(WTSP/USA TODAY) -- Come Donner! Come Blitzen! Come North American Aerospace Defense Command!
That's right. This Christmas, NORAD, the premier
U.S.-Canadian air defense directorate, is once again using its super
high-tech tracking equipment to keep tabs on jolly old Saint Nick.
Visit the NORAD Santa site
For 365 days of the year, NORAD is dead serious
about tracking the skies over North America. But beginning at 2 a.m.
Monday, the generals and air-sovereignty commanders will be telling
Virginia that, yes, there is a Santa Claus. And they've got the
satellite tracking of his sleigh to prove it.
This is the organization's 57th year of providing children with up-to-the-minute telemetry on Santa's whereabouts.
Calls to 1-877-Hi-NORAD will be answered by one
of more than 1,200 volunteers who crowd into the call center at Peterson
Air Force Base in Colorado Springs. For many it's a family Christmas
tradition, says NORAD's Lt. Cmdr. Bill Lewis. Last year, the volunteers
logged 80,000 calls, he says.
Each year at www.noradsanta.org, families can track Santa's flight across the world - live.
In past years, NORAD used Google Earth, but this year, Santa can be tracked with Microsoft Bing's mapping service.
There's also a second-by-second Countdown to
Track Santa clock. For kids who can't wait, a Kid's Countdown Village
has links to holiday facts and North Pole-themed games.
Clicking the house labeled 22 in the village opens up a "Super Top
Secret NORAD File" featuring technical details of Santa's sleigh and
reindeer.
The calls have been a tradition since 1955.
According to the story told by the Air Force's Col. Harry Shoup, the
local Sears ran an ad that year in Colorado Springs telling local
children they could call a number to hear where Santa was.

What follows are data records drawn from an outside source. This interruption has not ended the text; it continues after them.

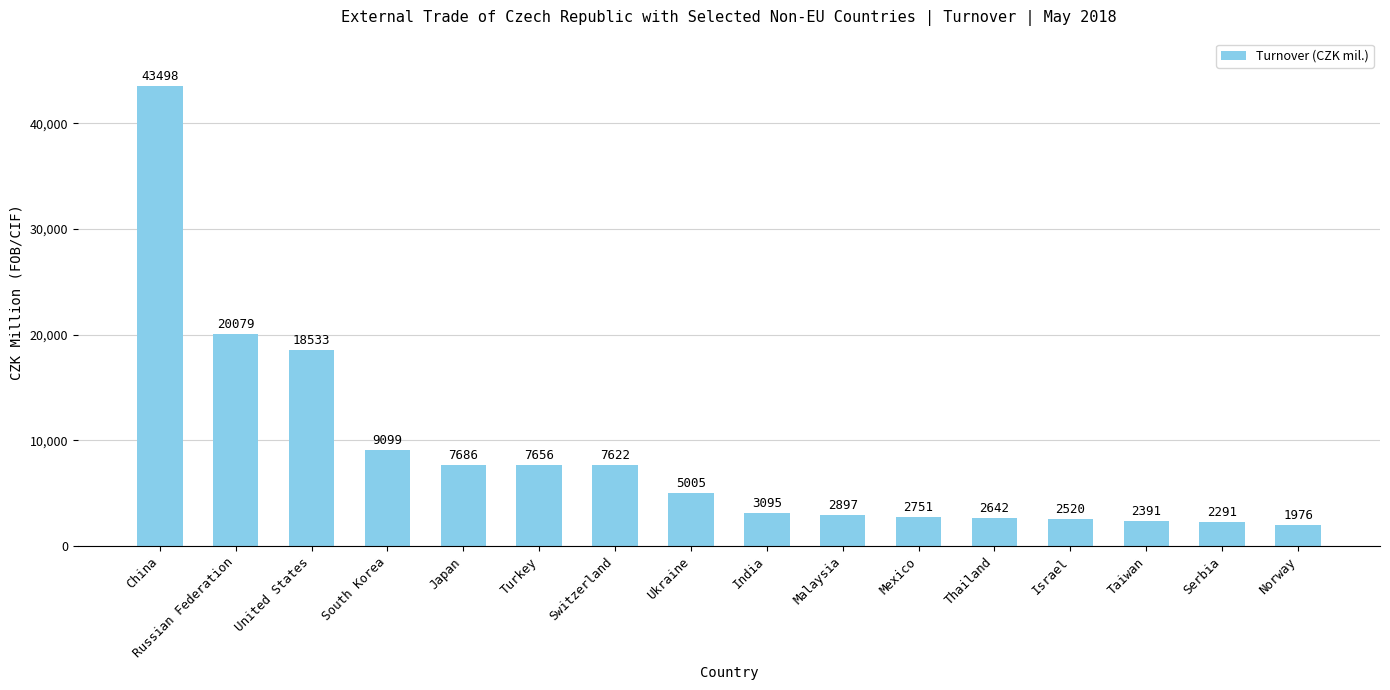

Are the bars horizontal?

No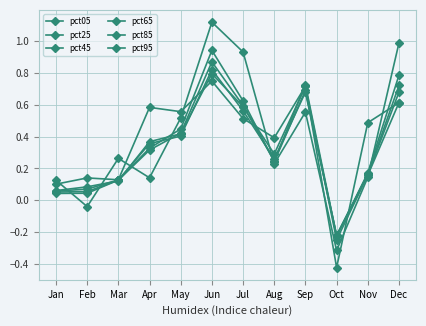

What is the spread (max minus min) of values at Dec?

0.4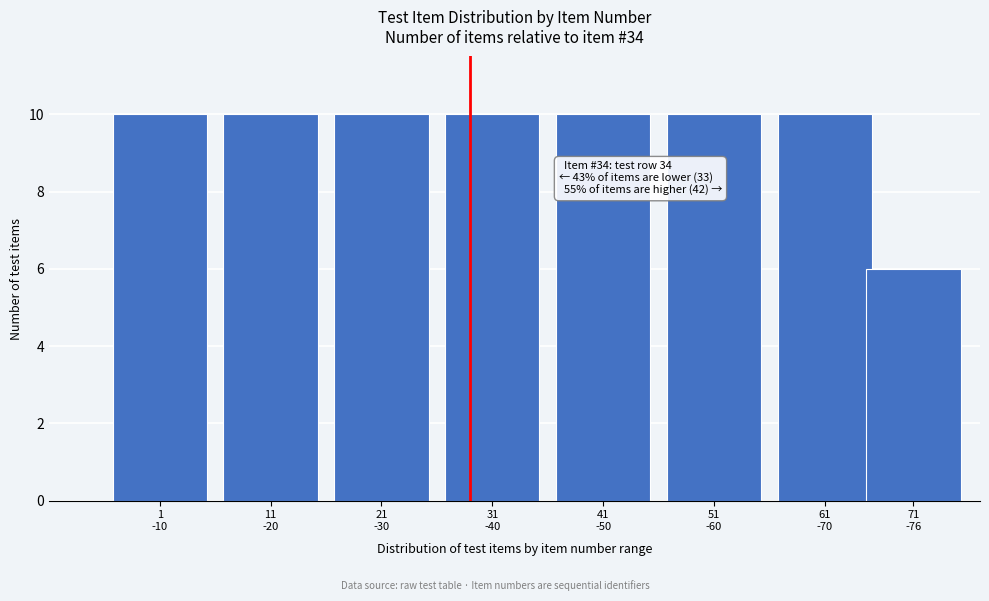

Reading left to right, transcribe all the data shown in this chart.

10	10	10	10	10	10	10	6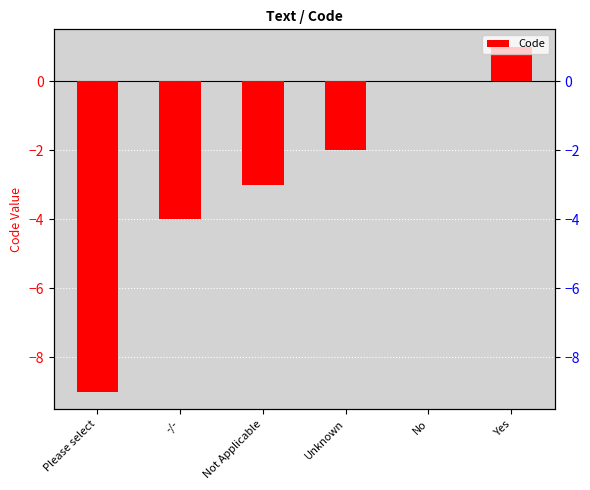

What is the smallest value displayed?

-9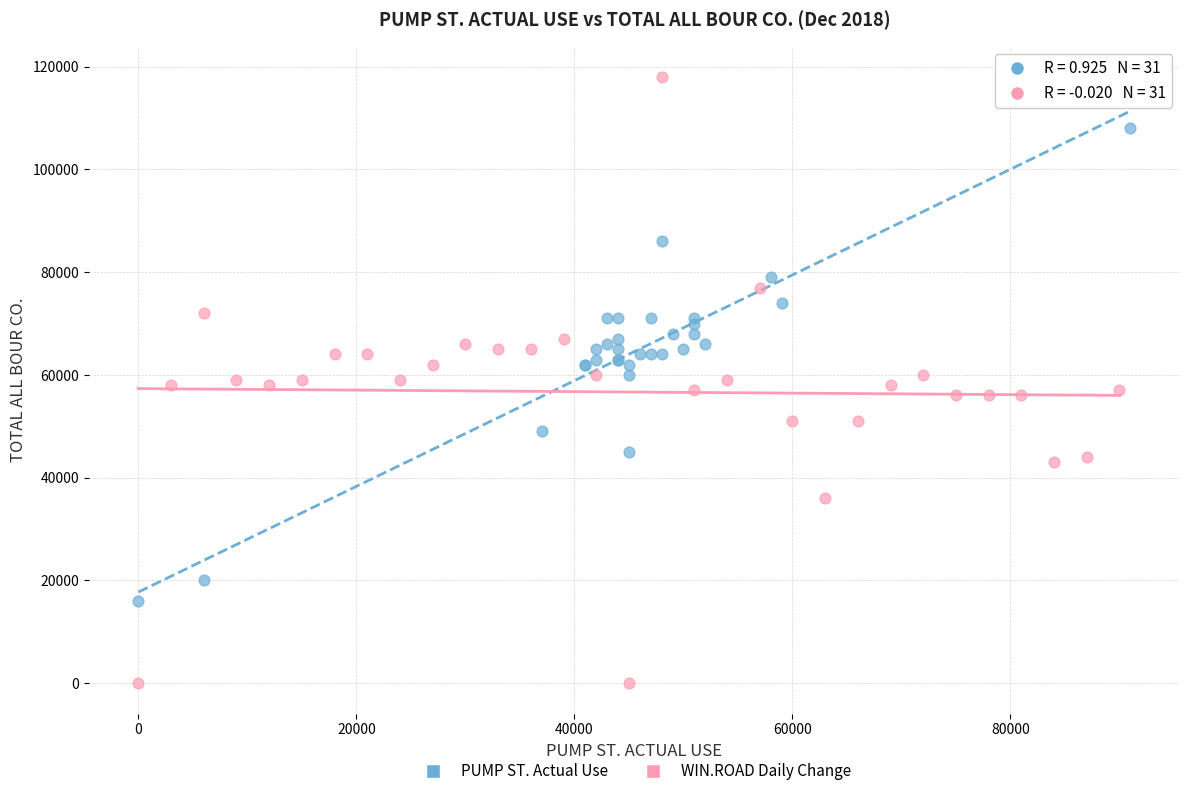

Which series contains the lowest Y value?

WIN.ROAD Daily Change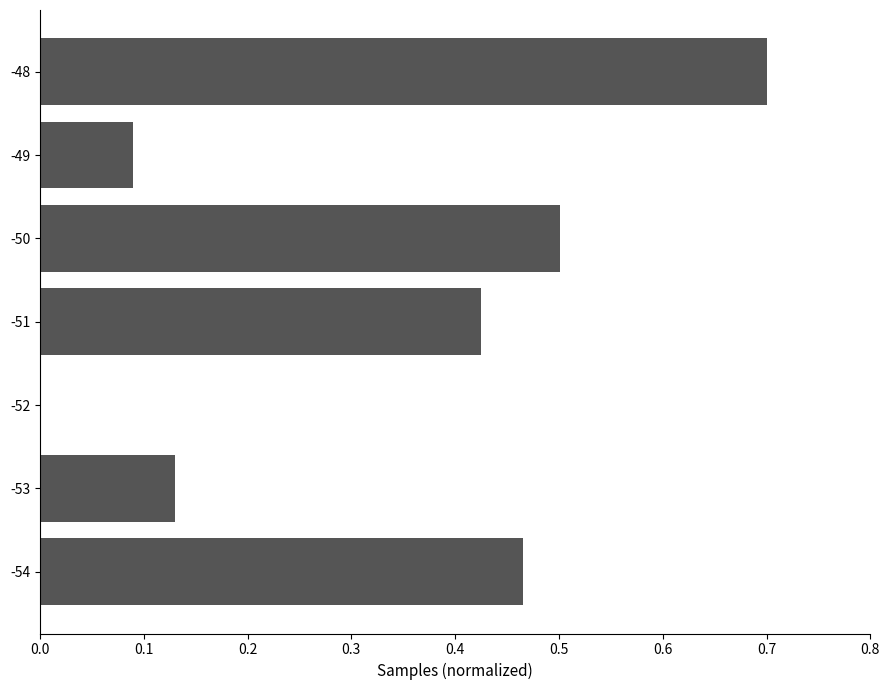

What is the sum of all values?

2.3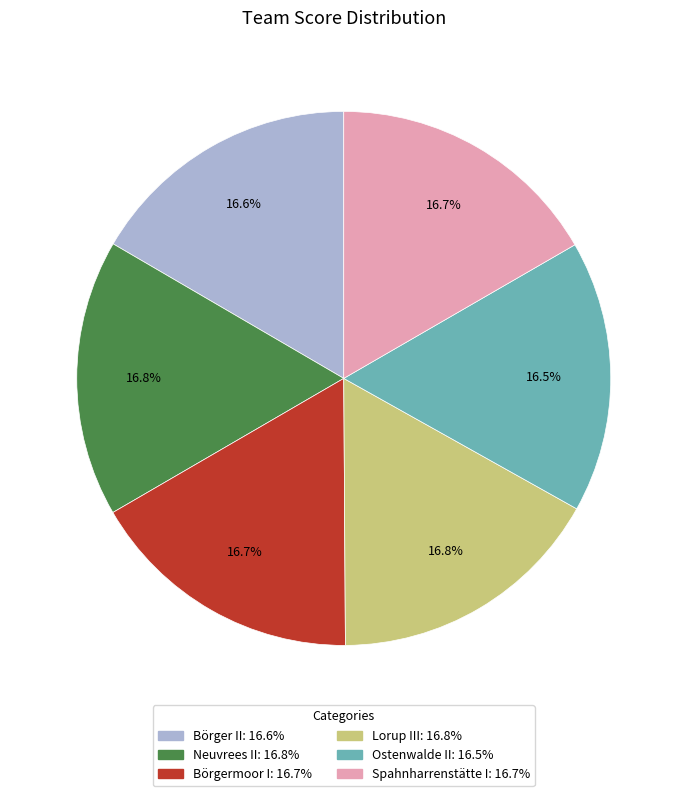

Does any single category account for the majority?

No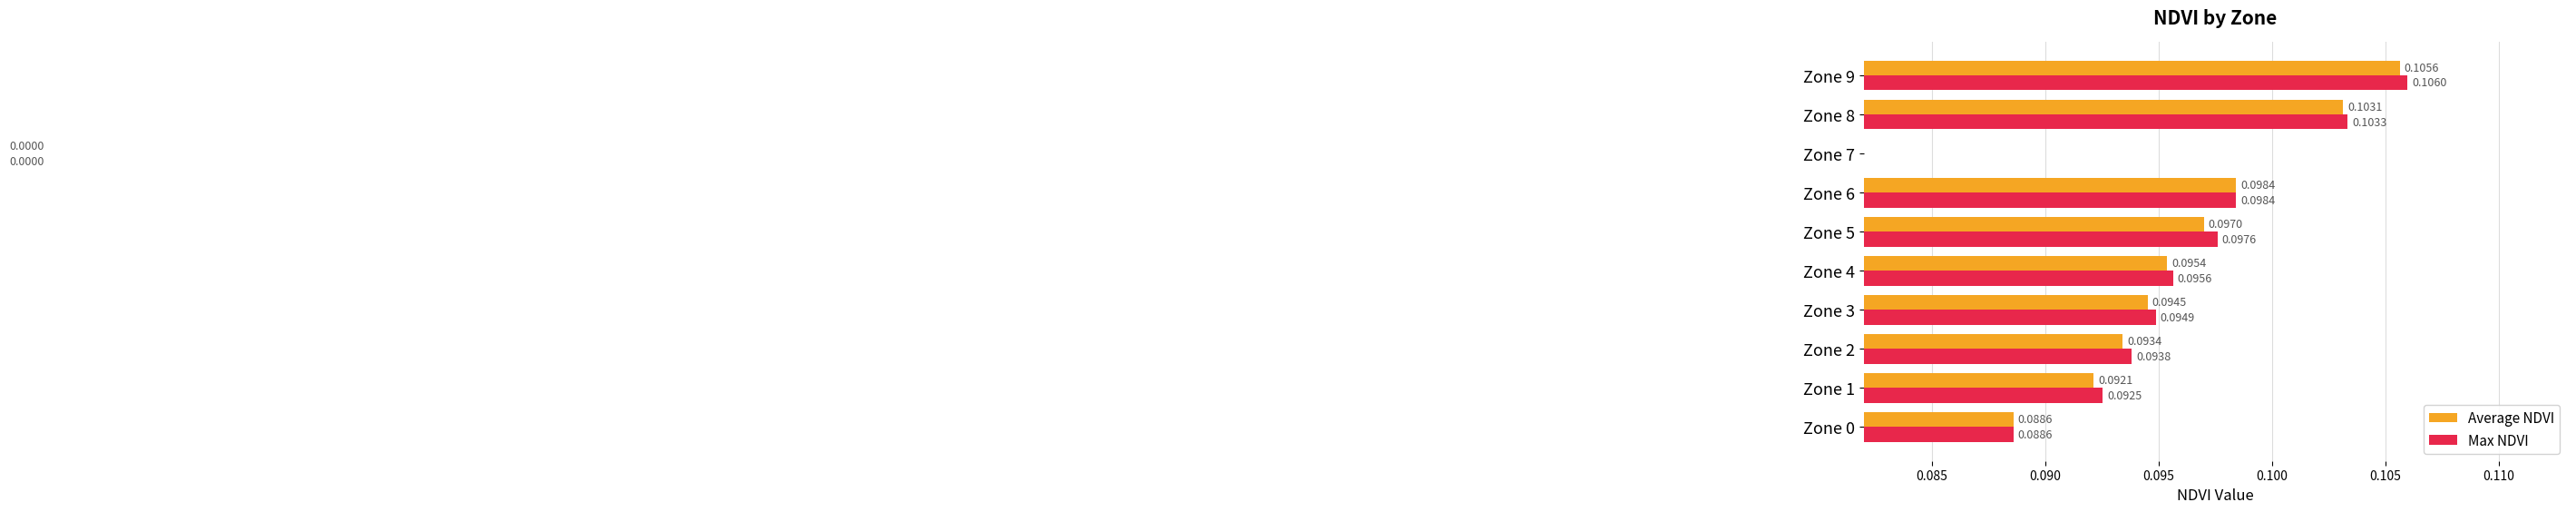

At how many categories does at least one series exceed 0?

9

But the number listed in the ad was one digit off
and instead the red hotline phone rang at what was then Continental Air
Defense Command, NORAD's precursor.
"It was kids calling looking to
talk to Santa," Lewis says. In the spirit of Christmas, "instead of
telling them they had the wrong number, Shoup told them where Santa was,
and that's how the tradition started."